Smaller, faster and more flexible — Astranis talks the future of satellites

The era of huge, expensive satellites custom-built for a single purpose is over, surpassed by a number of smaller, less expensive, maneuverable spacecraft that aren’t such an easy target for U.S. adversaries.

That was the message from a small San Francisco-based startup satellite provider that has launched five satellites (one is no longer operating) in high orbits for communications and broadband service during the last two years and has orders for 10 more. Company officials reviewed the company’s strategy and plans during a luncheon Wednesday at the Space Symposium in The Broadmoor Golf Club.

“A satellite in stationary orbit is a sitting duck,” said Scott Jacobs, vice president of government programs for Astranis, a company started 10 years ago that has received $750 million from venture capital funds and institutional investors. “We are looking at how we can split and disaggregate missions by doing (more) equivalent missions faster and at a lower cost” on small satellites that can change orbit.

The need to move to smaller, cheaper and more maneuverable satellites was demonstrated early in Russia’s invasion of Ukraine three years ago, when positioning, navigation and timing signals were compromised as the war started, Jacobs said. The U.S. Space Force responded quickly by awarding small contracts to Astranis, L3Harris and Sierra Space for the first phase of a more resilient GPS network.

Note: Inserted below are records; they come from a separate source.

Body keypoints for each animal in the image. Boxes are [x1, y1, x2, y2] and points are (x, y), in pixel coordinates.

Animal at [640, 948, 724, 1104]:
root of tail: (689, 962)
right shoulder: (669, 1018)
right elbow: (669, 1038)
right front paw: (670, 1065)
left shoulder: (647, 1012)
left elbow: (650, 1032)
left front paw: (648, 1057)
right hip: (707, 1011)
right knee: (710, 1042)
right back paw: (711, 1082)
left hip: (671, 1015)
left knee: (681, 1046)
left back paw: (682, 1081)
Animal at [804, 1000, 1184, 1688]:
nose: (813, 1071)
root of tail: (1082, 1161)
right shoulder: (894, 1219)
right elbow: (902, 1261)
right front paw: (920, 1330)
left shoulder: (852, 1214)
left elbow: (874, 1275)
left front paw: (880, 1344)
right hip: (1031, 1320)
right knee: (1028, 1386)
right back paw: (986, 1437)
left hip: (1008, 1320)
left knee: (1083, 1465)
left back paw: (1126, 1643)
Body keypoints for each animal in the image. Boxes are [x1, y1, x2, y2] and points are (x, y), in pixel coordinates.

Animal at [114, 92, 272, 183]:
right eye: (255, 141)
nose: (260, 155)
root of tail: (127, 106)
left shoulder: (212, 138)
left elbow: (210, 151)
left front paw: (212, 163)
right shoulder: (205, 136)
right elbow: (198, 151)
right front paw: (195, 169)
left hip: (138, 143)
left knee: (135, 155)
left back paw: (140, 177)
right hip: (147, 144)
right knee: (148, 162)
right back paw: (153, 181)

The Space Force is expected to select a vendor by next year for eight such satellites by 2028 as a less expensive supplement to traditional GPS satellites at about one-fourth of the cost of traditional GPS spacecraft. Astranis and its subcontractor, Xona Space Systems, became the first to demonstrate last month that its satellite can successfully transmit a civilian GPS signal sent to an off-the-shelf receiver.

U.S. satellites also face a threat from China’s space program, which is now putting more satellites into orbit than the U.S. and is developing technology to disable or destroy other nations’ satellites, said Christian Keil, another Astranis vice president.

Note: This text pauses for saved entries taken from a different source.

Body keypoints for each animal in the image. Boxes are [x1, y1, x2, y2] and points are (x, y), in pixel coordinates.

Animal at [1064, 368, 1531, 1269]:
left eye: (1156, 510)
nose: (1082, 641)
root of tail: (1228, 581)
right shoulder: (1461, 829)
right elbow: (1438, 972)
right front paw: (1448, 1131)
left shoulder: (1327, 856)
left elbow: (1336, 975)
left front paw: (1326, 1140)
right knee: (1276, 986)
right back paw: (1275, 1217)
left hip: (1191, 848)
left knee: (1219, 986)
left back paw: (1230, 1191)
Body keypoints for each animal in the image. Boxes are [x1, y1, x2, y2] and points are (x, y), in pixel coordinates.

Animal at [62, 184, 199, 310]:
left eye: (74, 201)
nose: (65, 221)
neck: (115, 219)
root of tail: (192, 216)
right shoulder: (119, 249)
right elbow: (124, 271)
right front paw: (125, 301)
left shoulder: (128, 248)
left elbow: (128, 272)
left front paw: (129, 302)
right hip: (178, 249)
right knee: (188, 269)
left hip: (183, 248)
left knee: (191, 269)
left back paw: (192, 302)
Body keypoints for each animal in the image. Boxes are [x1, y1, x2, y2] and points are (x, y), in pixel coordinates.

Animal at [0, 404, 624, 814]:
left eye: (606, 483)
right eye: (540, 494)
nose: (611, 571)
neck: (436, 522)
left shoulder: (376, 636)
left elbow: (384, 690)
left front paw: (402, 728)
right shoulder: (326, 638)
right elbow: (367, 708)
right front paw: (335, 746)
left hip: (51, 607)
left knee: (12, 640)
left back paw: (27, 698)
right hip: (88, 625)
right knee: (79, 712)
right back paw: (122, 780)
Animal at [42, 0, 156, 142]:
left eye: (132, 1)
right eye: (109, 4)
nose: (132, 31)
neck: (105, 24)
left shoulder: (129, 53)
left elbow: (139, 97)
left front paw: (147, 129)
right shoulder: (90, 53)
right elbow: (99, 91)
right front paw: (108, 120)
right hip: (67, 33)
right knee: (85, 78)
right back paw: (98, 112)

“The ability to move a (smaller) satellite makes it much easier to justify moving an asset; it is harder to justify moving a big, custom(-built) satellite,” Keil said.

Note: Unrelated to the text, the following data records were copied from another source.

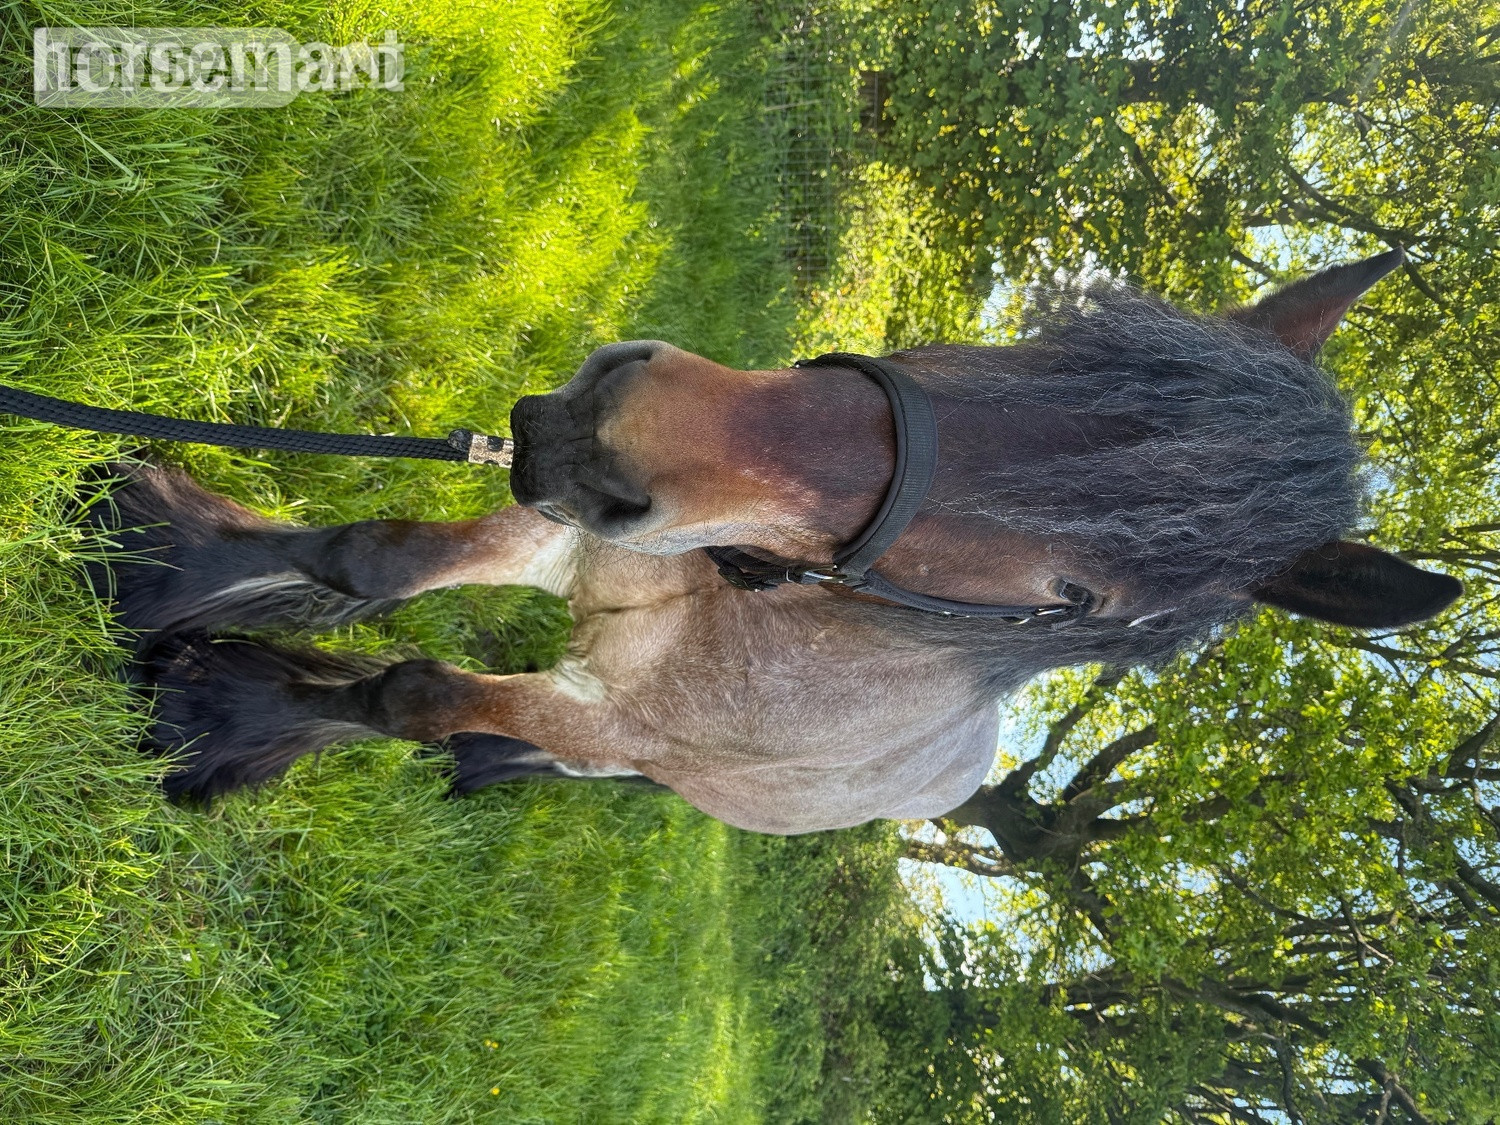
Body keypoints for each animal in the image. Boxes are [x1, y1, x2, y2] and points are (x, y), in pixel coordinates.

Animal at [86, 250, 1461, 834]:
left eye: (1078, 594)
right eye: (1051, 347)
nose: (615, 428)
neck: (737, 599)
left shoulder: (618, 722)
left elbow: (408, 693)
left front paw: (225, 720)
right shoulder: (566, 536)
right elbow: (370, 562)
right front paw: (161, 562)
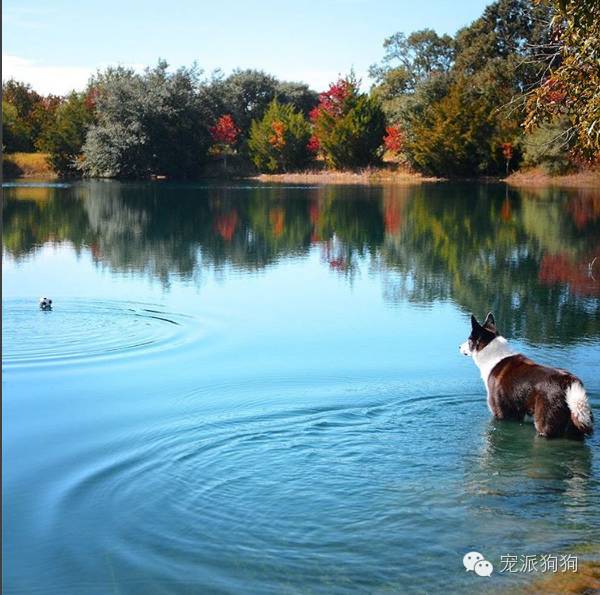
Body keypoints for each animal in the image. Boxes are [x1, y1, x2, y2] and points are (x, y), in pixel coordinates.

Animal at [462, 314, 592, 440]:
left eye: (469, 340)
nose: (459, 346)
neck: (491, 353)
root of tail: (570, 381)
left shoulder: (500, 413)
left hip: (545, 423)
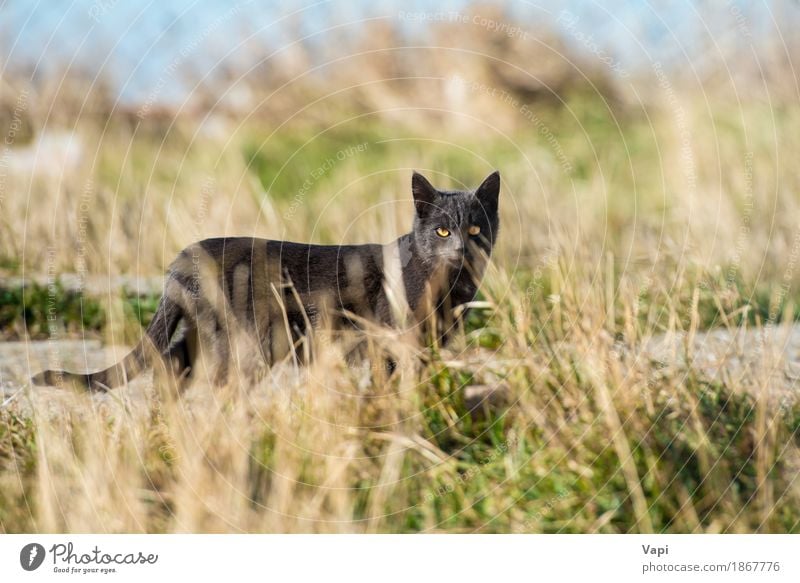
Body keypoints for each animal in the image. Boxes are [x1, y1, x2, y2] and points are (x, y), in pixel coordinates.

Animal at [36, 170, 500, 392]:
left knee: (168, 366)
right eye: (443, 231)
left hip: (206, 335)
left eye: (476, 229)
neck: (449, 287)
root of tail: (184, 256)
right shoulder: (388, 343)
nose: (463, 247)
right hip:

New smaller satellites also can be reprogrammed because they have onboard processor elements allowing operators to add a capability on orbit or maneuver the spacecraft to avoid the threat from an adversary nation, according to Keil.

Astranis also has contracts with NASA and other government agencies as well as aviation and maritime broadband provider Anuvu and companies providing broadband service to Alaska, Argentina, Mexico, Peru, the Philippines and Thailand. Astranis, a competitor to Elon Musk-owned Starlink, hopes to have more than 100 of its high-capacity broadband satellites in orbit by 2030.